# Data to process:
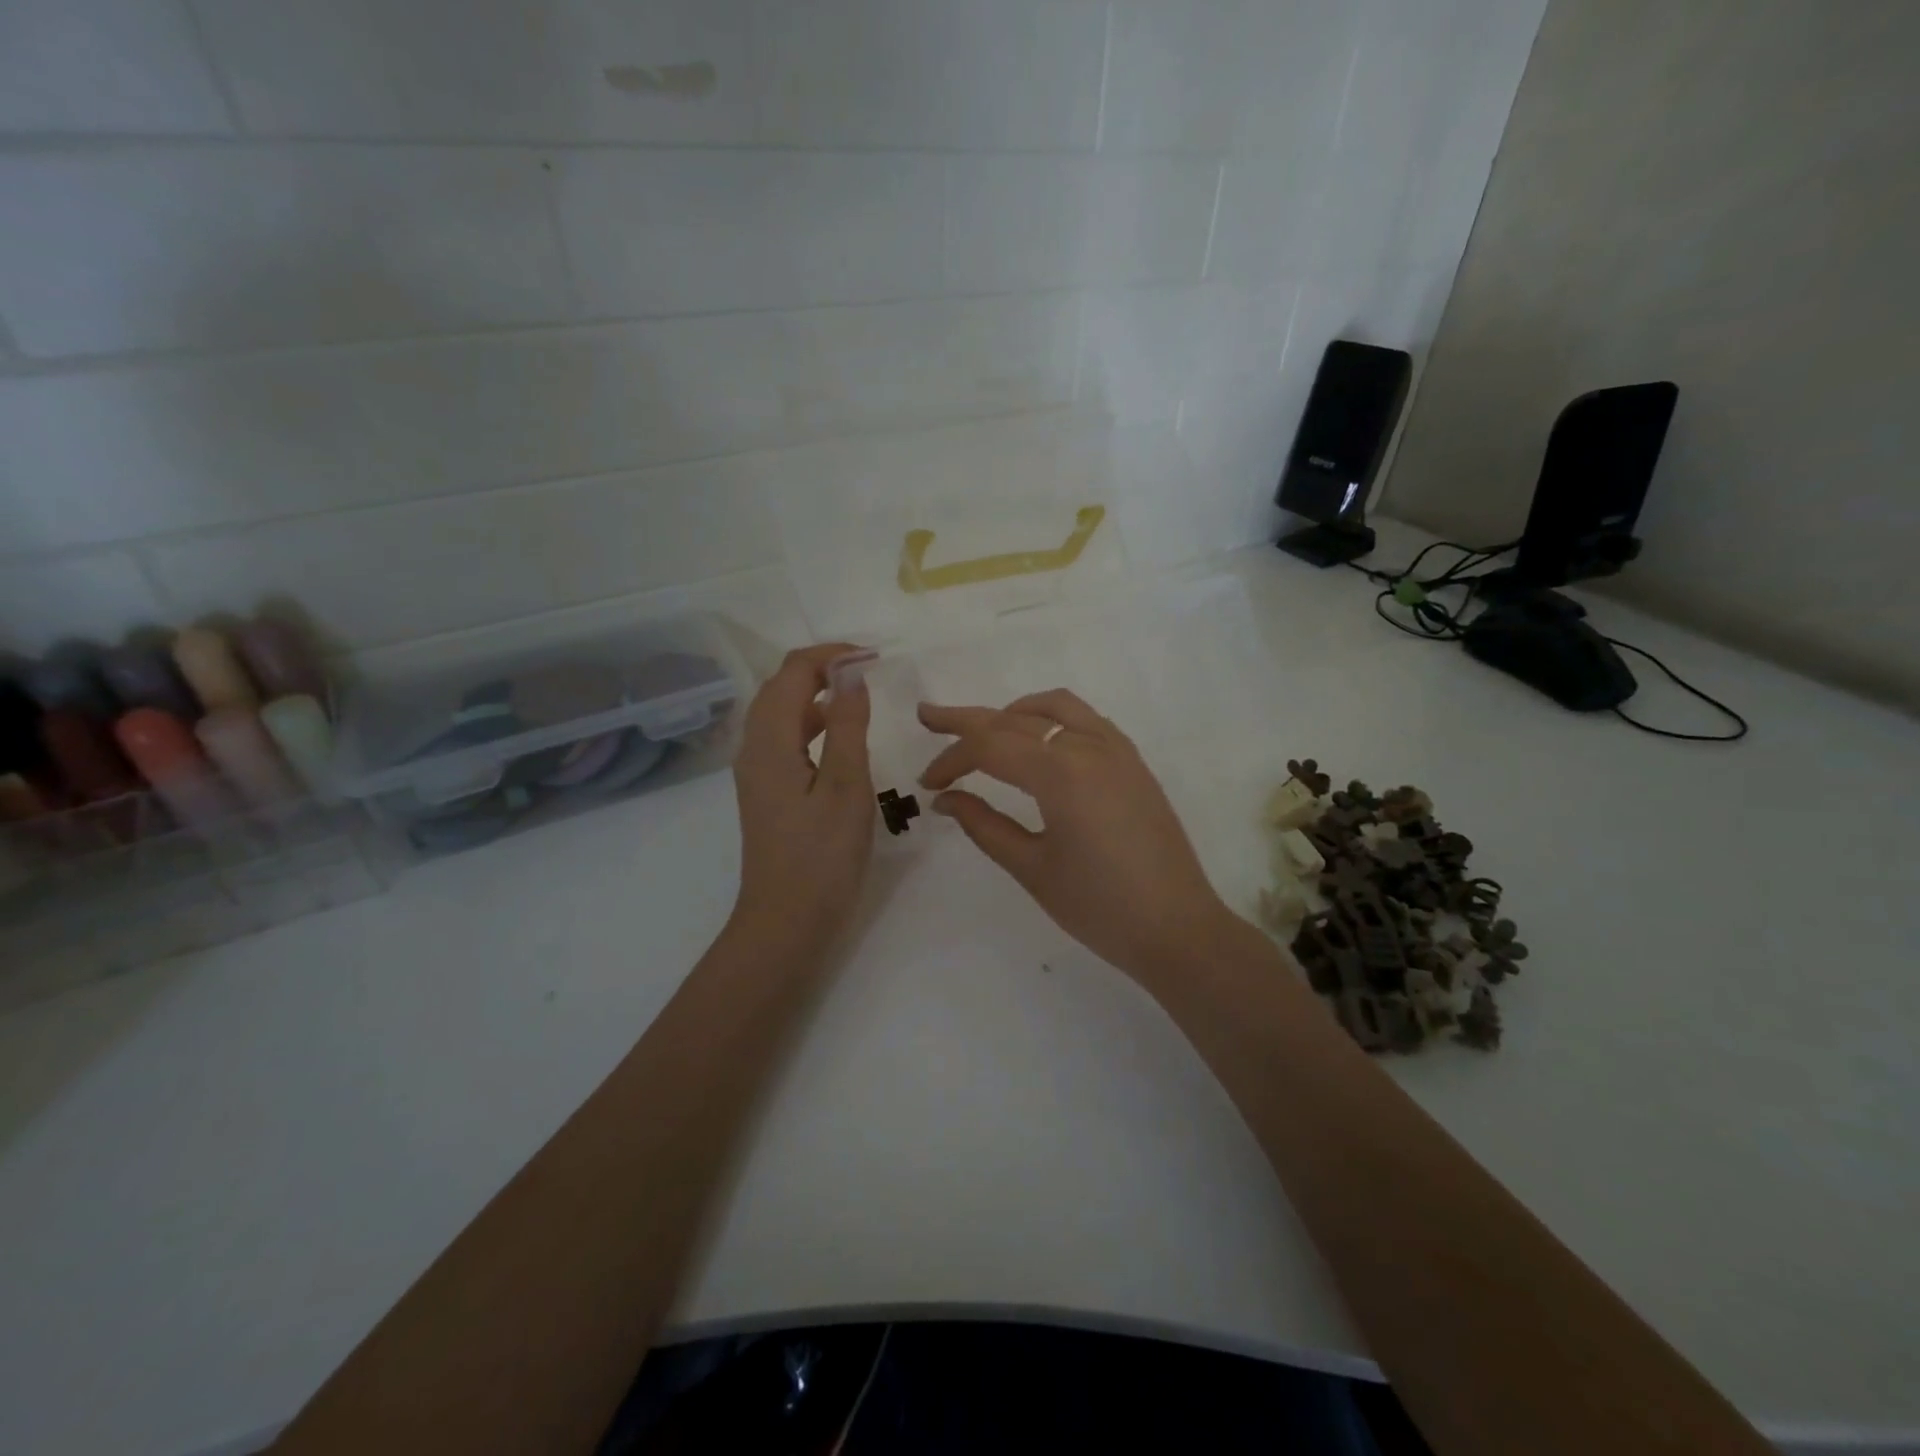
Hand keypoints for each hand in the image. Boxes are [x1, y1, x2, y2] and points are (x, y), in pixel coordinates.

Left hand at [731, 645, 873, 950]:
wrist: (786, 922)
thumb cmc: (822, 856)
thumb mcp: (846, 786)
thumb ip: (849, 725)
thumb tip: (850, 674)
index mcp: (769, 741)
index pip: (793, 672)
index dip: (831, 655)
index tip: (874, 657)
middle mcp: (754, 748)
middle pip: (780, 687)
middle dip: (822, 667)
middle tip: (868, 668)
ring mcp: (757, 771)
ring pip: (781, 713)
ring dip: (816, 693)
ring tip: (858, 692)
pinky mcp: (767, 791)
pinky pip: (785, 738)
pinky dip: (812, 722)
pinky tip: (840, 735)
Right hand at [918, 690, 1241, 984]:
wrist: (1177, 928)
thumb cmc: (1099, 907)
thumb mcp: (1032, 868)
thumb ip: (984, 825)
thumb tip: (946, 799)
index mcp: (1060, 773)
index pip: (990, 747)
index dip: (951, 758)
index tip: (928, 784)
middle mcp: (1089, 747)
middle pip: (1016, 719)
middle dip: (968, 720)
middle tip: (929, 717)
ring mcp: (1117, 750)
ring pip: (1055, 707)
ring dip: (1013, 712)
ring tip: (985, 729)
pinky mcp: (1133, 763)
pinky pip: (1086, 720)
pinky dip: (1052, 718)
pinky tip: (1039, 742)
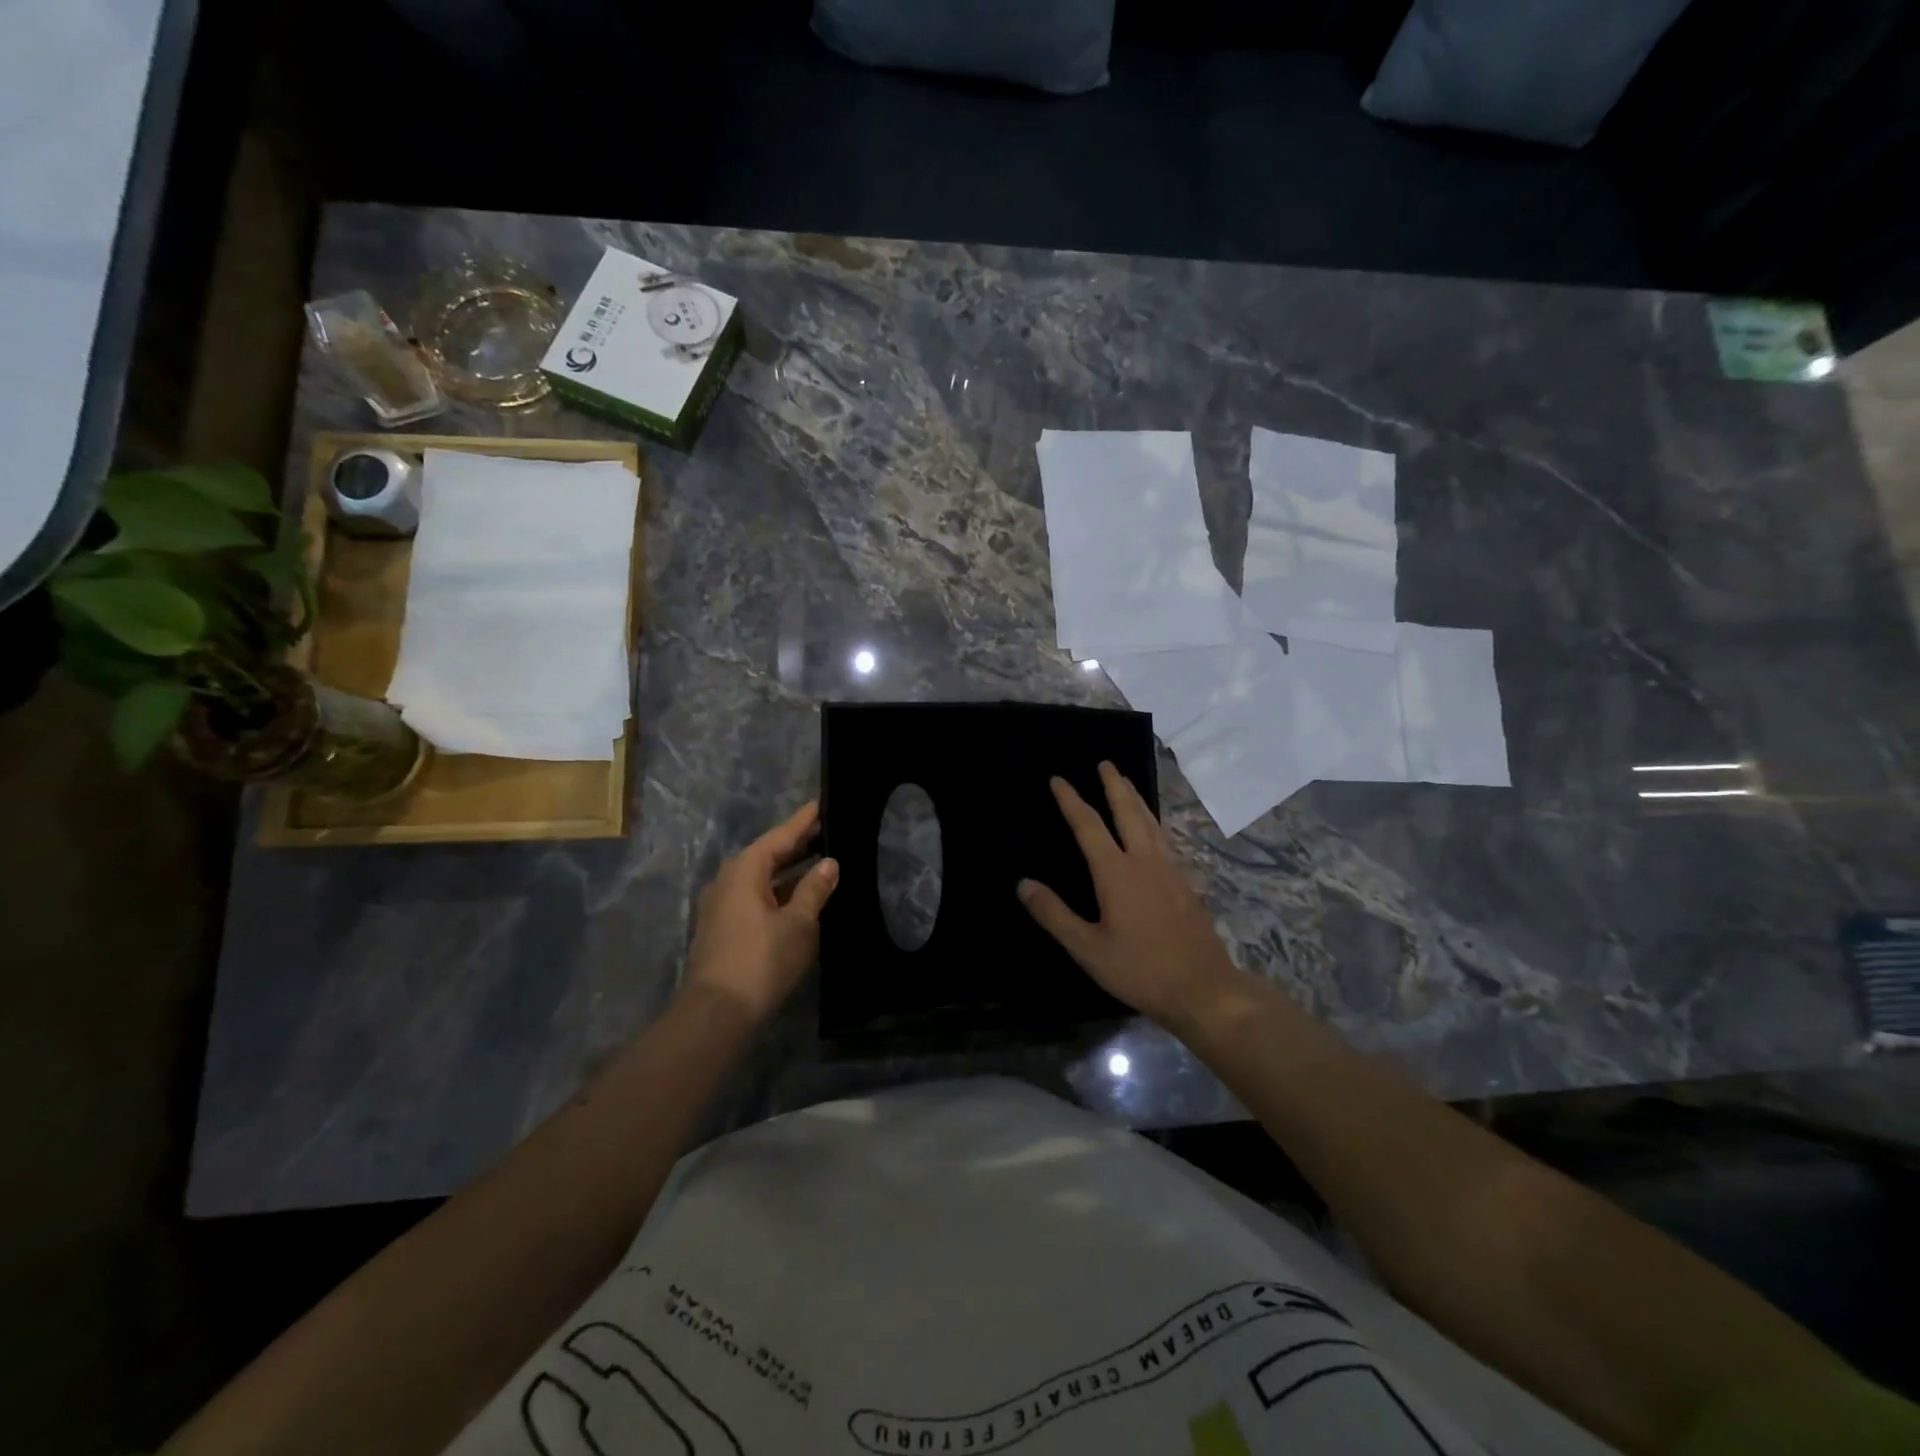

# Exercise instructions:
What is needed is an exact copy of every record above, minus the images.

# Output below:
Hand keypoints for each hand in the image. Boxes are [x1, y1, x2, y2] and points are (x, y), in pixel coordinates.

Left hand at [731, 645, 873, 950]:
wrist: (786, 922)
thumb cmc: (822, 856)
thumb mcp: (846, 786)
thumb ip: (849, 725)
thumb tip: (850, 674)
index mcp: (769, 741)
index pip: (793, 672)
index dip: (831, 655)
index tip: (874, 657)
middle mcp: (754, 748)
middle pip: (780, 687)
middle dip: (822, 667)
middle tip: (868, 668)
ring mcp: (757, 771)
ring pip: (781, 713)
ring dip: (816, 693)
ring tip: (858, 692)
pinky mcp: (767, 791)
pinky pip: (785, 738)
pinky dip: (812, 722)
pinky tip: (840, 735)
Right hand at [918, 690, 1241, 984]:
wrist: (1177, 928)
thumb cmc: (1099, 907)
thumb mcp: (1032, 868)
thumb ip: (984, 825)
thumb tip: (946, 799)
index mcp: (1060, 773)
index pip: (990, 747)
index dip: (951, 758)
index tip: (928, 784)
middle mcp: (1089, 747)
middle pip: (1016, 719)
middle dip: (968, 720)
middle tip: (929, 717)
ring mcp: (1117, 750)
ring pip: (1055, 707)
ring dip: (1013, 712)
ring tip: (985, 729)
pinky mcp: (1133, 763)
pinky pip: (1086, 720)
pinky dip: (1052, 718)
pinky tip: (1039, 742)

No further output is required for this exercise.